Software & Data Management
While the CHF-XM operates as a hardware-stable analog light source without embedded firmware, it is fully compatible with third-party control ecosystems. Analog voltage inputs (0–5 V or 0–10 V) enable intensity modulation via programmable power supplies synchronized with data acquisition systems (e.g., LabVIEW, MATLAB, Python-based PyVISA). Radiometric logs—including real-time lamp current, housing temperature, and external photodiode feedback signals—can be recorded alongside electrochemical or spectroscopic datasets for full experimental traceability. Audit trails generated during photolysis kinetics experiments comply with FDA 21 CFR Part 11 requirements when implemented within validated LIMS or ELN environments.
Applications
- Quantum efficiency mapping of photoelectrodes using monochromated CHF-XM output coupled to potentiostatic biasing and incident photon-to-current efficiency (IPCE) analysis.

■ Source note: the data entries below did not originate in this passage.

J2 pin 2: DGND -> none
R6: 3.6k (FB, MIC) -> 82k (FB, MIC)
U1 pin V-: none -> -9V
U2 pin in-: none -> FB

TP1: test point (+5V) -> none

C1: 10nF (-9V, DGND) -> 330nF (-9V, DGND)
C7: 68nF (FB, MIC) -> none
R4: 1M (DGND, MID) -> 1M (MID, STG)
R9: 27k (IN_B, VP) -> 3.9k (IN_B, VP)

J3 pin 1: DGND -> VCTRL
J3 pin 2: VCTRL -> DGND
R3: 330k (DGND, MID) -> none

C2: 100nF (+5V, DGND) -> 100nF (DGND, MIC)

- Gas-phase photocatalytic oxidation of formaldehyde, NOₓ, and SO₂ under controlled relative humidity and residence time—aligned with ISO 22197-1 and ISO 22197-2 test protocols.
- Liquid-phase degradation kinetics of methylene blue, rhodamine B, and phenol under simulated UV–vis irradiation—supporting OECD 316 and ISO 18853 standard methodologies.
- Photoelectrochemical water splitting half-reaction quantification (H₂/O₂ evolution) using gas chromatography-coupled evolved gas analysis.
- CO₂ photoreduction product distribution studies (CH₄, CO, C₂H₄) monitored by online FTIR or GC-MS under identical irradiance conditions.
- Photochromic switching kinetics in spiropyran- and diarylethene-based thin films via time-resolved absorption spectroscopy.
FAQ
What is the recommended lamp replacement interval under continuous operation?
Lamp lifetime is rated at ≥1,200 hours at nominal current (±5%); performance monitoring via calibrated photodiode output is advised after 800 hours.
Can the CHF-XM be used with optical choppers for lock-in detection?
Yes—the mechanical stability and low ripple (<0.5%) of the DC-stabilized power supply ensure clean modulation up to 500 Hz without amplitude distortion.
Is ozone generation a concern during extended UV operation?
The fused silica envelope transmits <220 nm radiation minimally; measurable ozone production is negligible below 254 nm output and absent under standard operating conditions.
How is spectral irradiance calibrated for quantum yield measurements?
Users must perform absolute spectral irradiance calibration using a NIST-traceable thermopile or Si photodiode spectroradiometer; Perfetlight provides detailed SOPs aligned with ASTM E275 and ISO 17025 reporting templates.
Does the system support remote operation in inert-atmosphere gloveboxes?
The optical head and power supply are separately housed; feedthrough-compatible versions with KF40 vacuum flanges and purged lamp enclosures are available upon request.